Take this summer: my Dad entered hospice, my Mom spent a week in the hospital, my oldest son graduated from college and moved to the West Coast, and my youngest took up with his first girlfriend (accompanied by 700 text messages in a single month). Add the usual writing and work deadlines, the upcoming 53rd birthday and you have a full house of stressors – both bad and good – that yielded highs and lows in my moods and my blood sugars.
Ten years ago, I probably would have leapt on the exercise bike and pedaled away extra miles. Or checked my diet more closely.
But overwhelmed by life events, I took the complacent route. The soles of my feet registered the slightest brush; my heartbeat was steady; my blood pressure low. My last A1C was a commendable 6.5.
After all, I rationalized, after almost 20-years with type 2 diabetes, didn't I deserve a break? A son doesn't graduate from Harvard every day: bring on the extra flute of champagne. Late nights with my father at the hospice deserved a bowl of chocolate ice cream (or two) to quell my sadness. And if I skipped a day of elliptical once in a while (or twice in a while) who would know?
Wrong and wrong again.
Shift to this fall and my six-month checkup with my retinologist. Leaning to examine my dilated pupil in a darkened room he said, "Your sugars have been fluctuating."
It wasn't a question. Or a parlor trick.
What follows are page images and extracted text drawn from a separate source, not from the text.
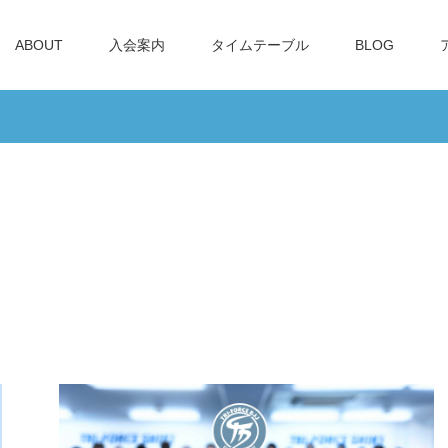
ABOUT
入会案内
タイムテーブル
BLOG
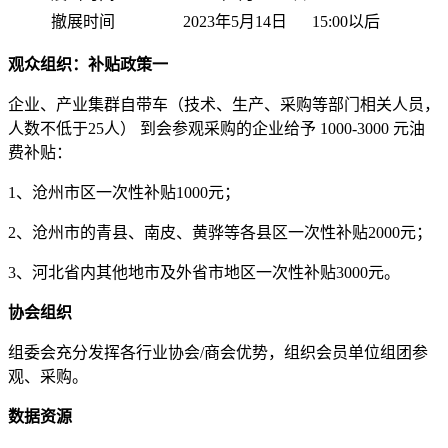
撤展时间
2023年5月14日
15:00以后
观众组织：补贴政策一
企业、产业集群自带车（技术、生产、采购等部门相关人员，
人数不低于25人） 到会参观采购的企业给予 1000-3000 元油
费补贴：
1、沧州市区一次性补贴1000元；
2、沧州市的青县、南皮、黄骅等各县区一次性补贴2000元；
3、河北省内其他地市及外省市地区一次性补贴3000元。
协会组织
组委会充分发挥各行业协会/商会优势，组织会员单位组团参
观、采购。
数据资源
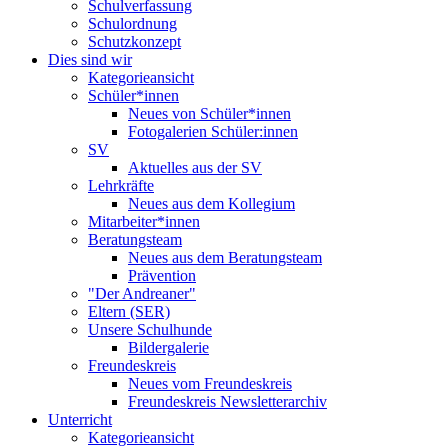
Schulverfassung
Schulordnung
Schutzkonzept
Dies sind wir
Kategorieansicht
Schüler*innen
Neues von Schüler*innen
Fotogalerien Schüler:innen
SV
Aktuelles aus der SV
Lehrkräfte
Neues aus dem Kollegium
Mitarbeiter*innen
Beratungsteam
Neues aus dem Beratungsteam
Prävention
"Der Andreaner"
Eltern (SER)
Unsere Schulhunde
Bildergalerie
Freundeskreis
Neues vom Freundeskreis
Freundeskreis Newsletterarchiv
Unterricht
Kategorieansicht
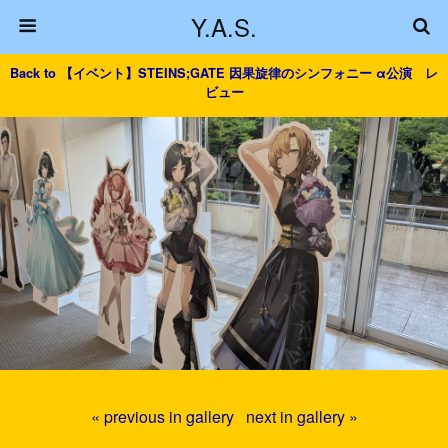
Y.A.S.
Back to 【イベント】STEINS;GATE 因果旋律のシンフォニー α公演 レ
ビュー
« previous in gallery
next in gallery »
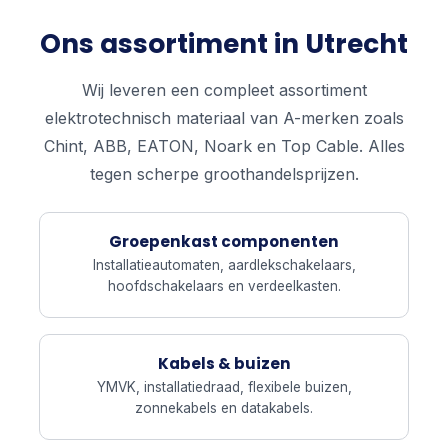
Ons assortiment in Utrecht
Wij leveren een compleet assortiment
elektrotechnisch materiaal van A-merken zoals
Chint, ABB, EATON, Noark en Top Cable. Alles
tegen scherpe groothandelsprijzen.
Groepenkast componenten
Installatieautomaten, aardlekschakelaars,
hoofdschakelaars en verdeelkasten.
Kabels & buizen
YMVK, installatiedraad, flexibele buizen,
zonnekabels en datakabels.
I sat, a bit frozen, as he described what he saw – the birth of diabetic cataracts in both eyes. Unlike regular cataracts, which cloud the center of the eye first and work their way to the edges of the lens, diabetic cataracts tend to start at the edges of the lens and work inwards, leaving bicycle-like spokes across the eye. One cause: large fluctuations in blood glucose readings caused by, you guessed it, food and/or stress.
The doctor leaned back.
"Your vision is good," he said. He clicked off the penlight in his hand. "But let's get back in control, ok?"
So what's my lesson here?
You can't stop stress. You will overeat on occasion. Life sometimes spins out of your grasp. But the body, that wondrous machine, is programmed to record the costs of such behaviors. And, having paid the price this time, I'm ready to follow my doctor's advice and try again.
It's really all I – and we -- can do.
dLife's Viewpoints columnists are not all medical experts, but everyday people living with diabetes and sharing their personal experiences, most often at a set point in time. While their method of diabetes management may work for them, everyone is different. Please consult with your diabetes care team before acting on anything you read here to find out what will work best for you.